By contrast, Castile is pure olive oil, and is considered good for people with sensitivities usually.
 
With curls, what type of clay do you recommend?

I used bentonite clay in mine, which someone else suggested would help with curls earlier in this thread.

I've just tried my shampoo soap on my very long curly hair after a 6+ week cure. I was impressed with the rich, creamy lather (I currently use a "low-poo" shampoo, so I'm not used to a ton of lather while washing my hair). It left my hair unpleasantly squeaky clean and sticky while rinsing, and straw-like as soon as it dried, though. :( My husband tried it on his short hair and had the same experience, except he also felt it left his hair a bit greasy. I'll have to give it another chance after a longer cure time or with a vinegar rinse, or decide if it's worth sticking with it to see if my hair will adjust.

I love this recipe for a facial soap, though, so it definitely won't go to waste! The creamy lather is perfect, and it leaves my skin feeling soft and moisturized.
 
Dr Bronners is NOT Castile.
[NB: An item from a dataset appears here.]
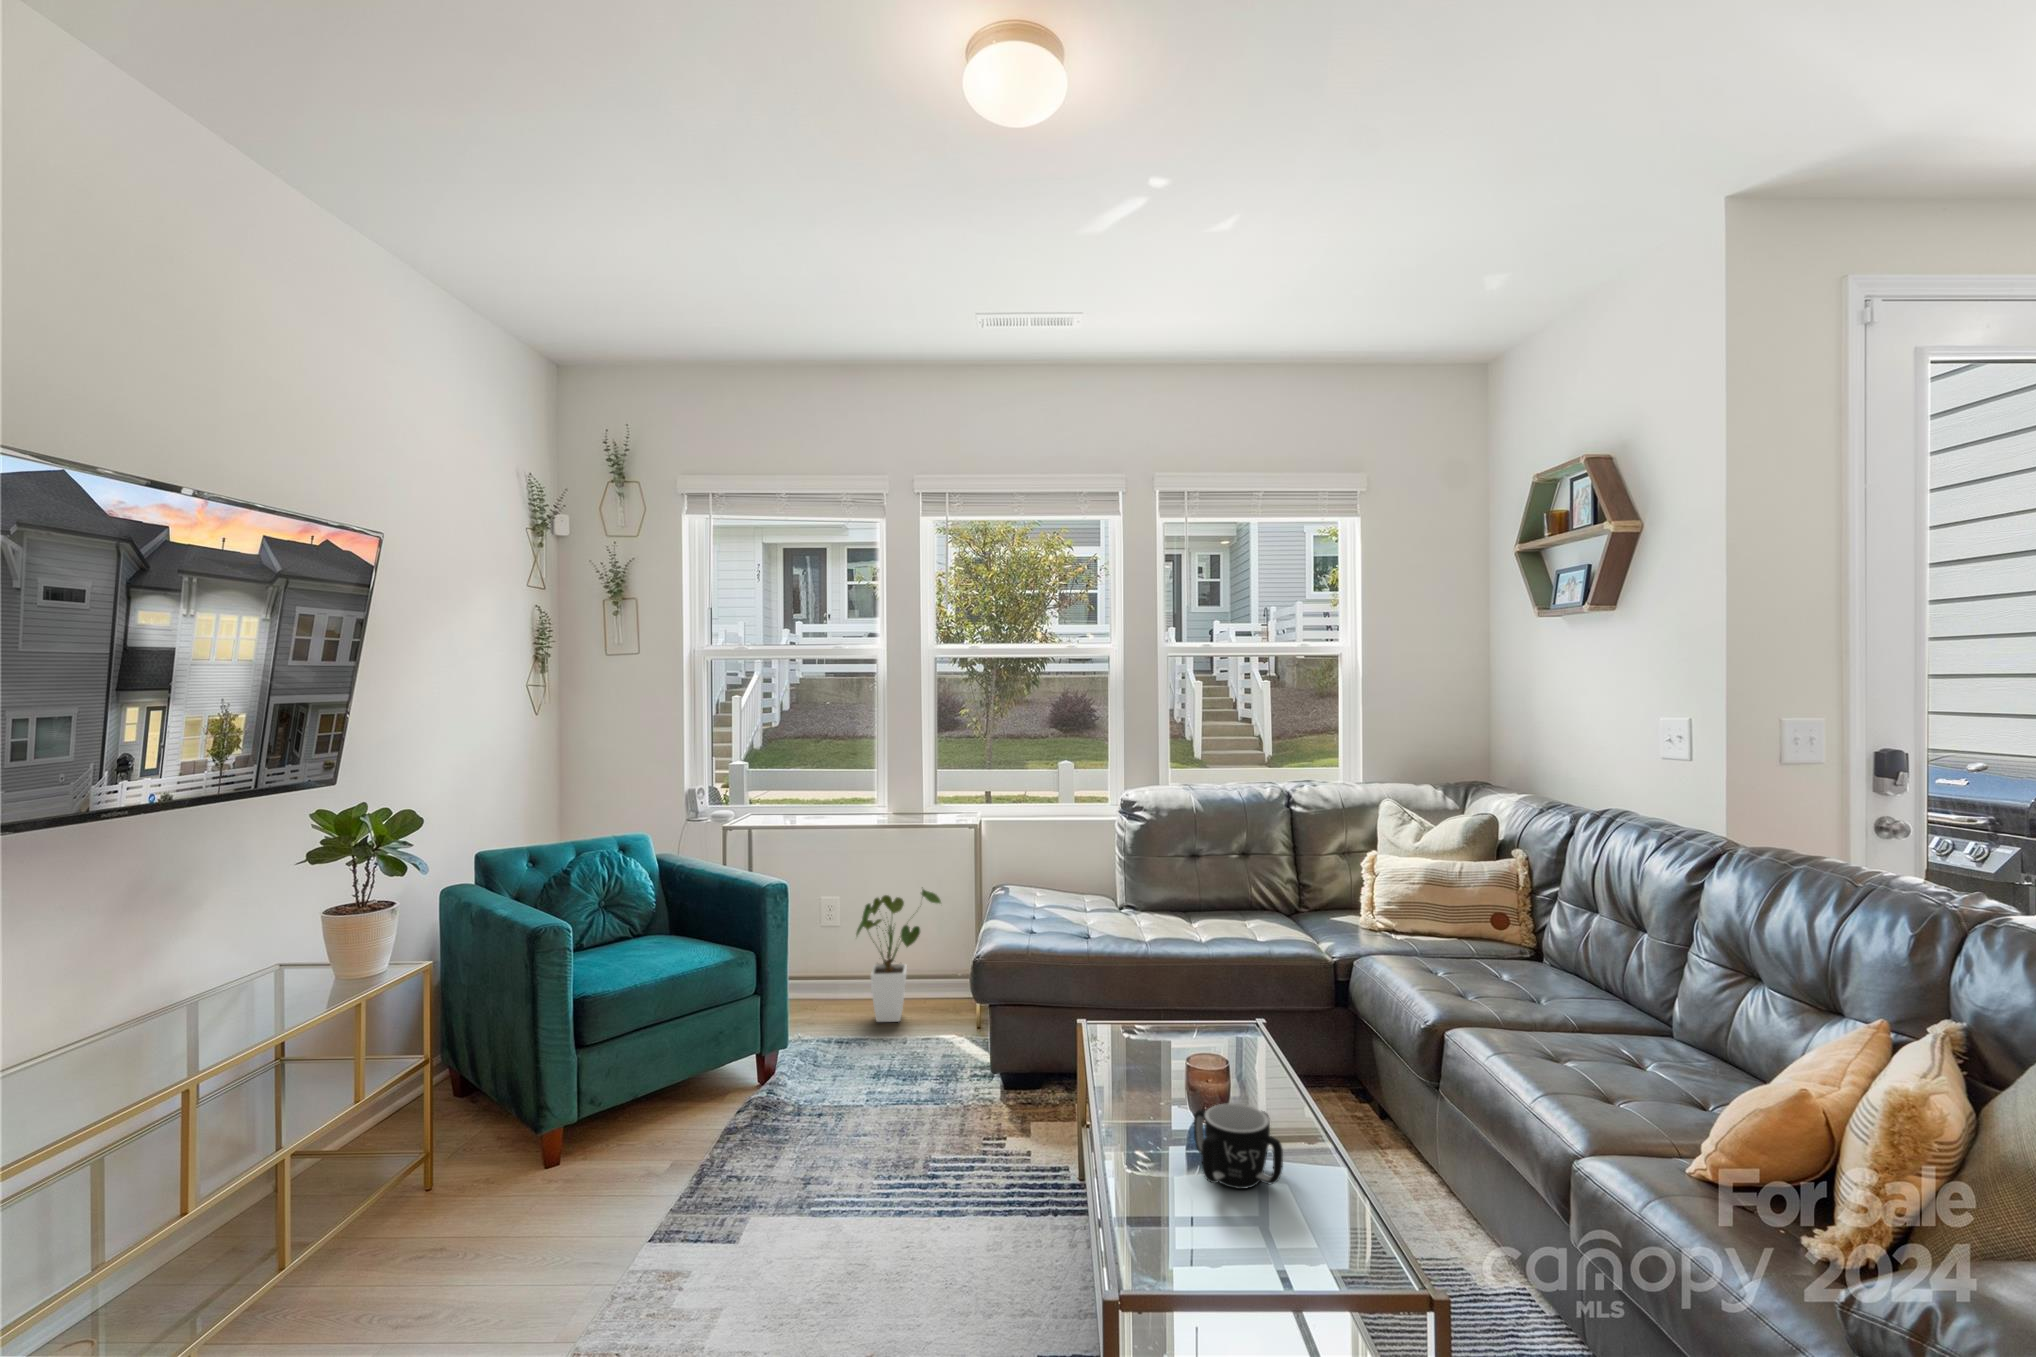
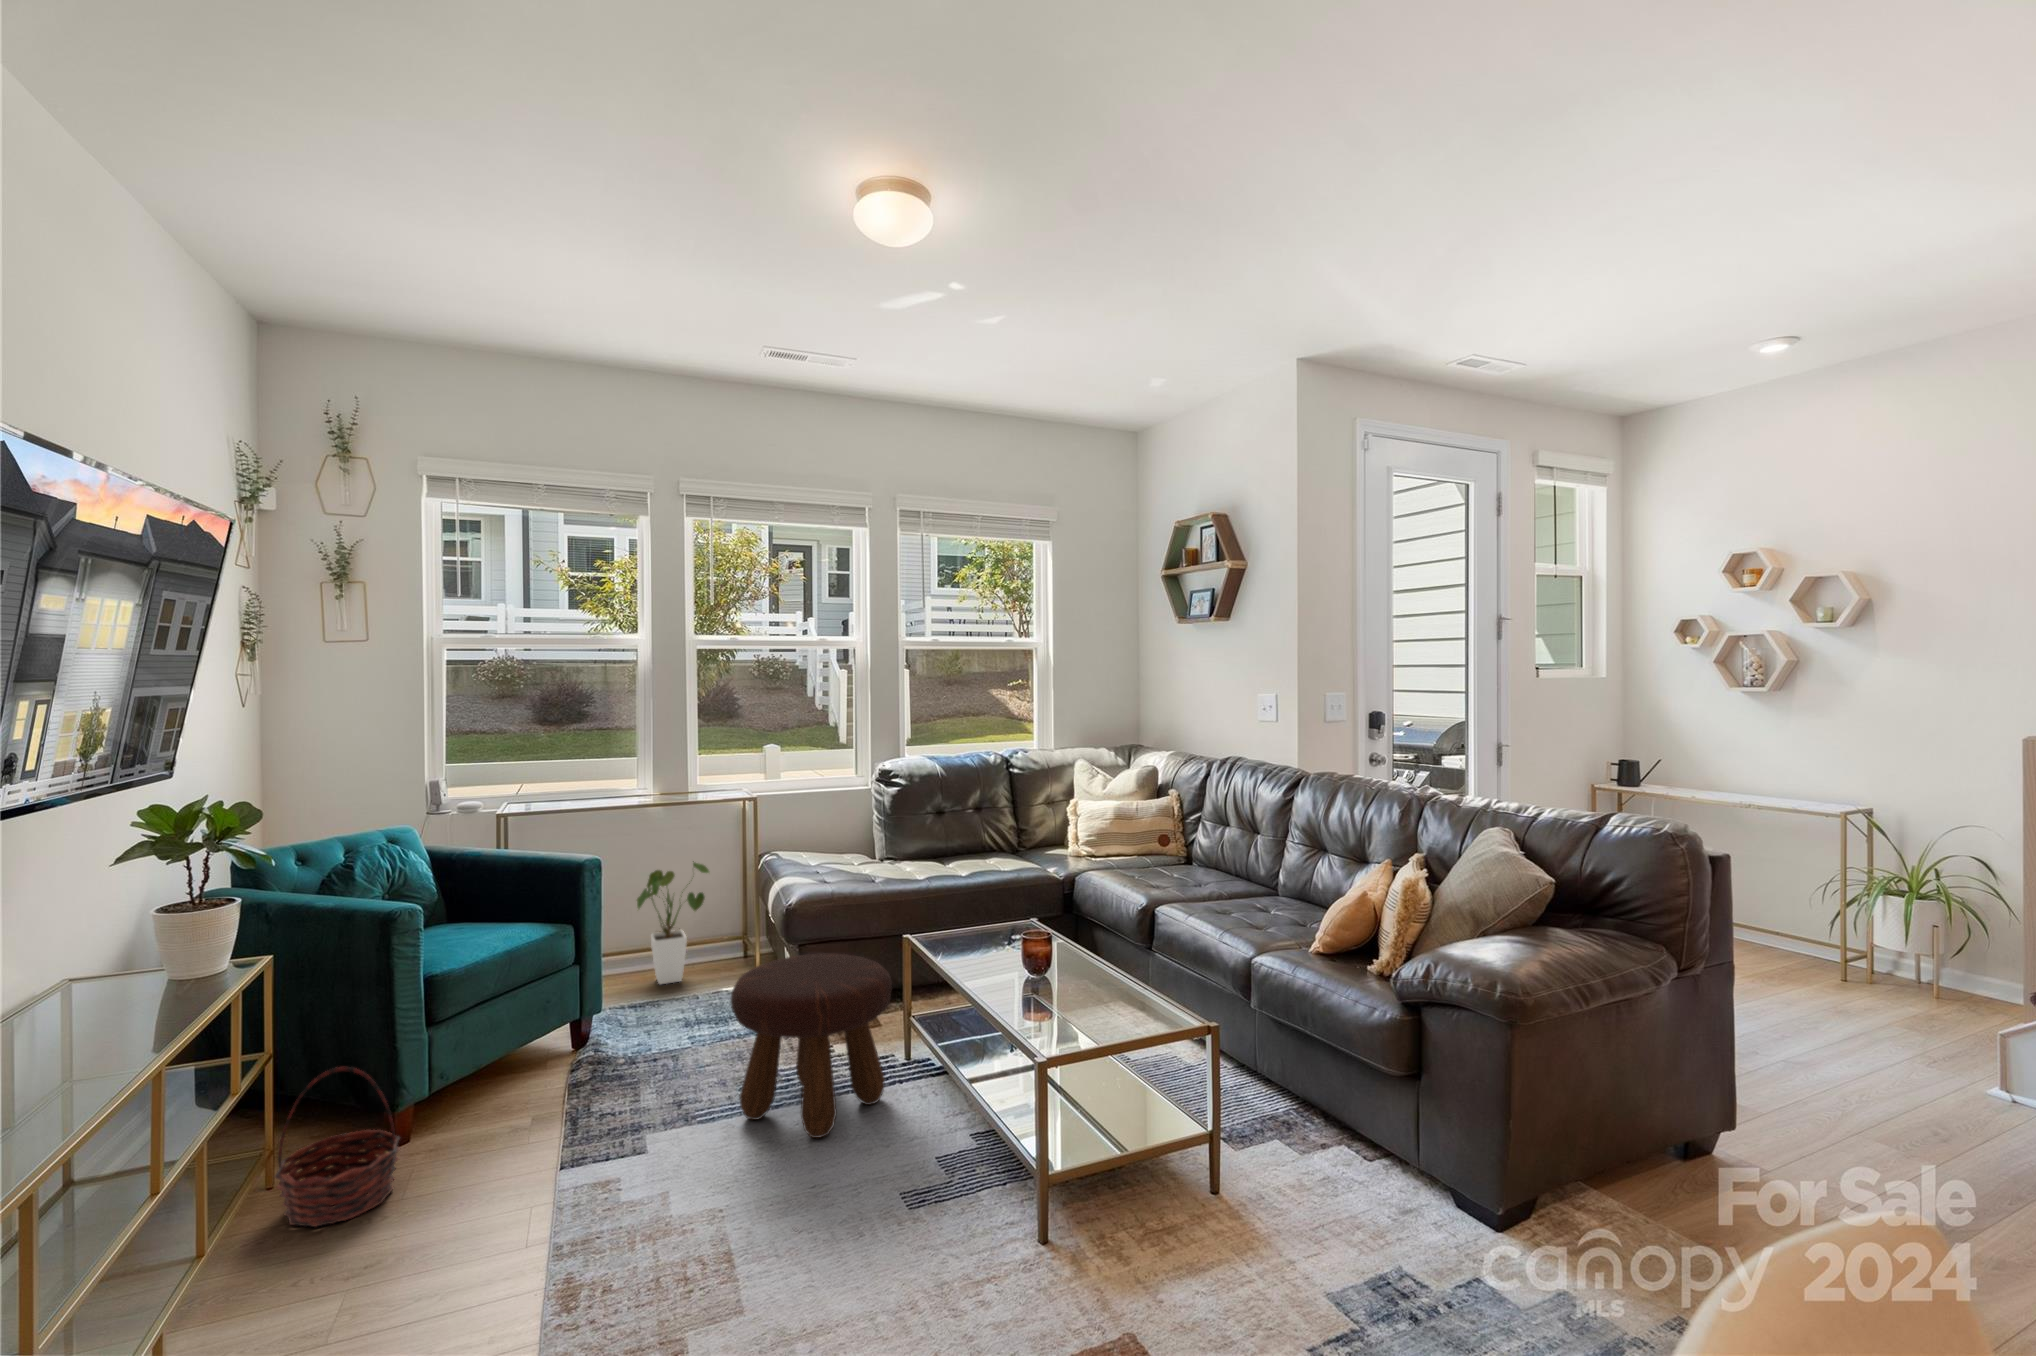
footstool: none [838,1029,1036,1275] -> present [730,953,892,1138]
basket: none [390,1088,513,1254] -> present [275,1067,400,1227]
mug: present [1194,1104,1283,1189] -> none [1035,960,1101,1013]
It is misleadingly labelled. If you read the ingredients, it is primarily coconut oil, which some people are sensitive to.

By contrast, Castile is pure olive oil, and is considered good for people with sensitivities usually.

I rub coconut oil all over me, often, with no problems. Strange!
 
I rub coconut oil all over me, often, with no problems. Strange!
The difference is that coconut oil soap can be very harsh, as it's good at stripping the oils from your skin. Which makes your skin produce too much oil trying to replace it. Which can cause breakouts.